### Directions
Could you please count how many lines in the data below hold the string "down"? Reply with only the number.

### Data extract
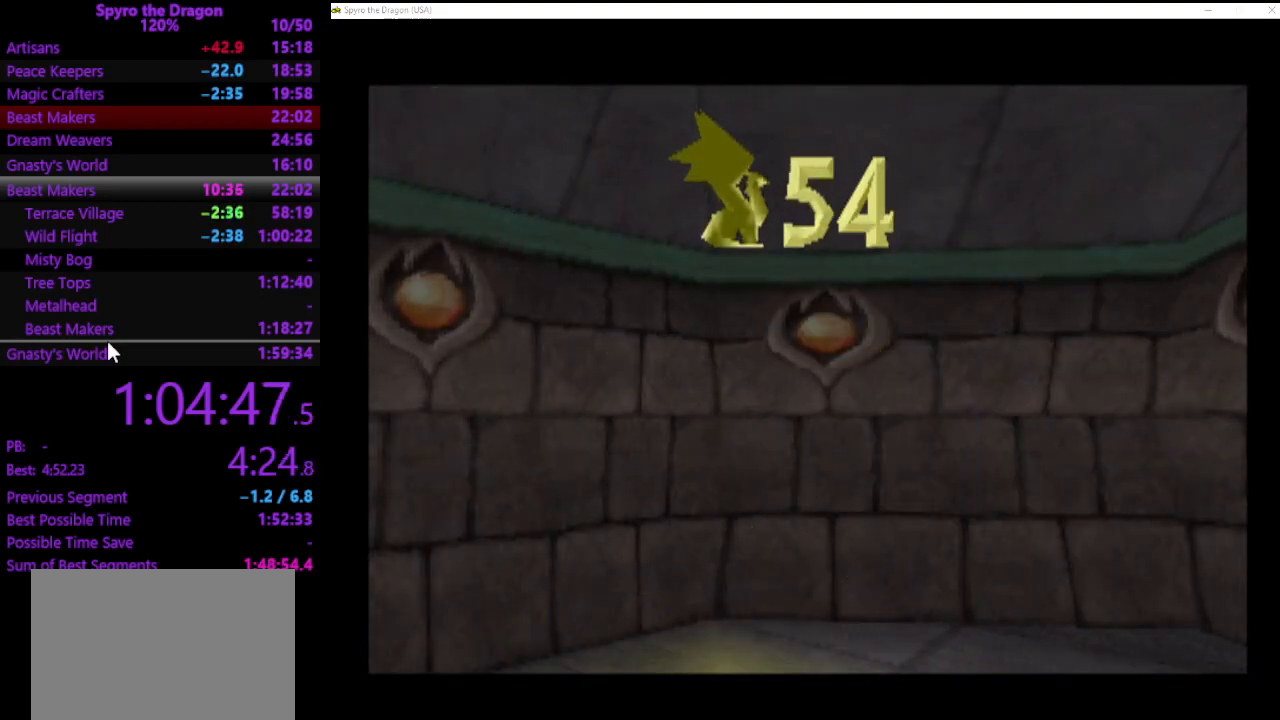
{"buttons": [], "left_stick": "center", "events": []}
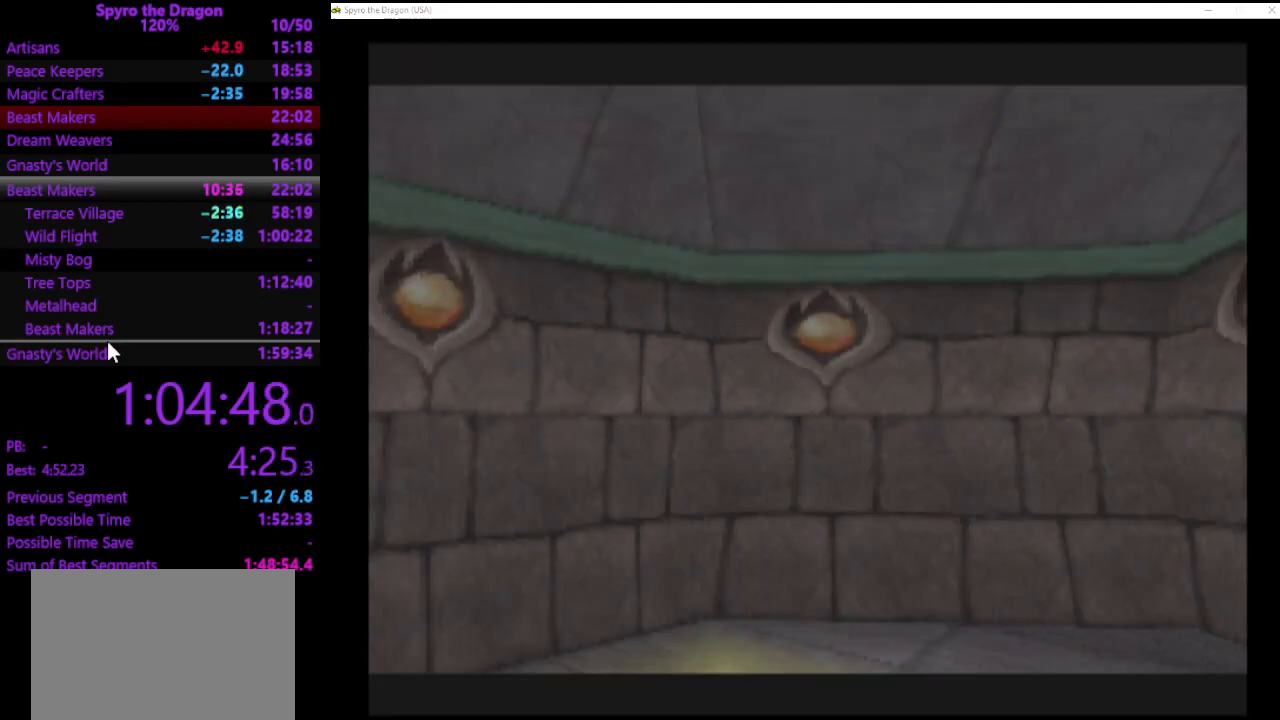
{"buttons": [], "left_stick": "left", "events": [[167, "left_stick", "up-left"], [400, "left_stick", "left"]]}
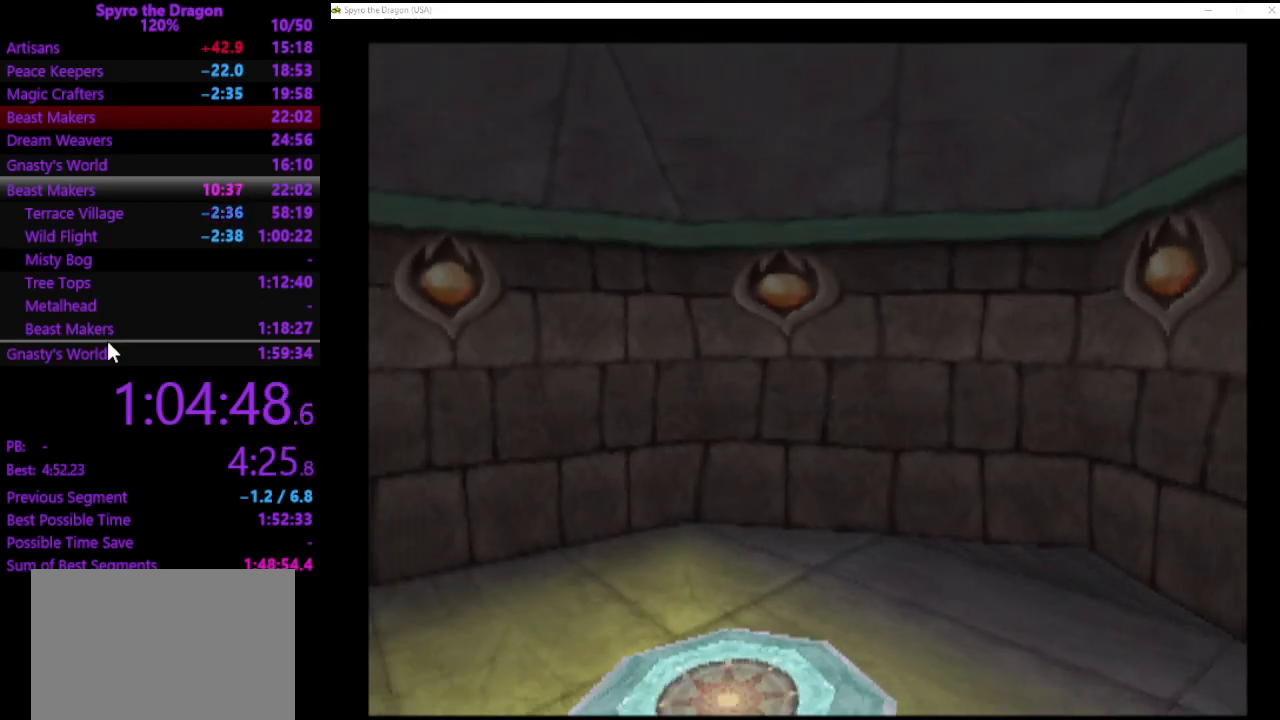
{"buttons": [], "left_stick": "left", "events": [[200, "CROSS", "down"], [433, "CROSS", "up"]]}
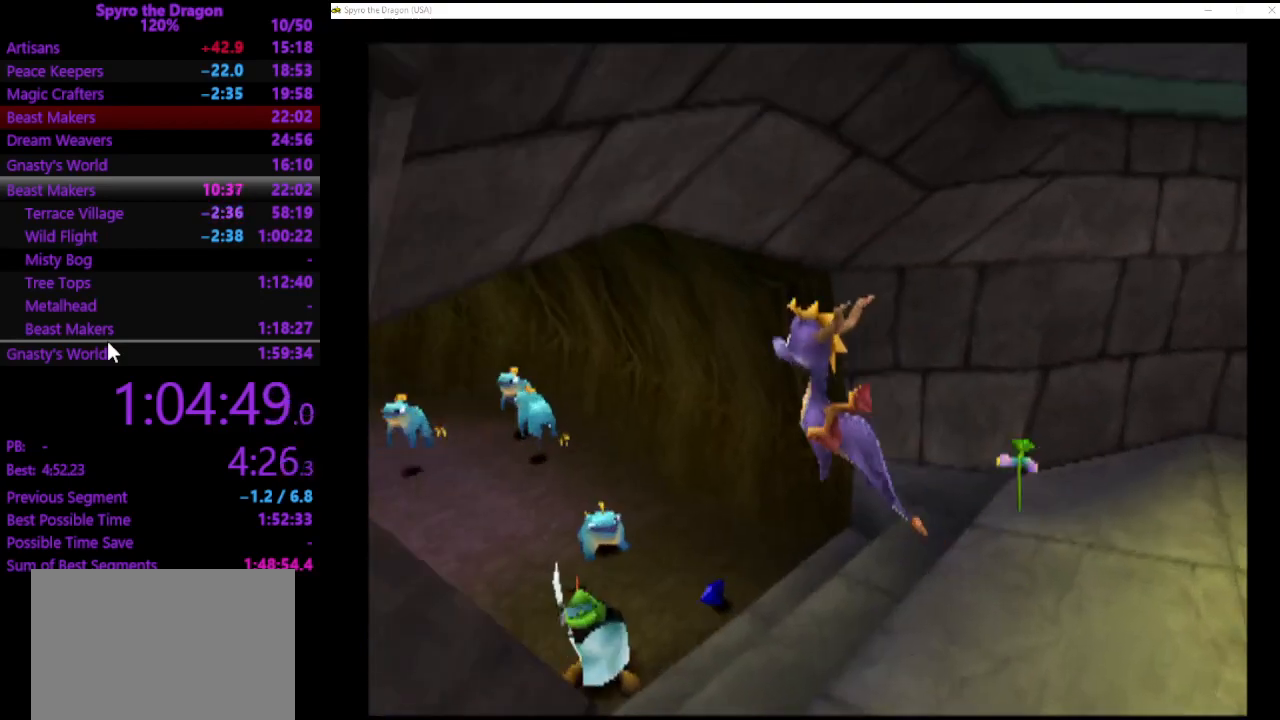
{"buttons": [], "left_stick": "center", "events": [[67, "left_stick", "down-left"], [200, "left_stick", "down-right"], [467, "left_stick", "center"]]}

### Response to this task
2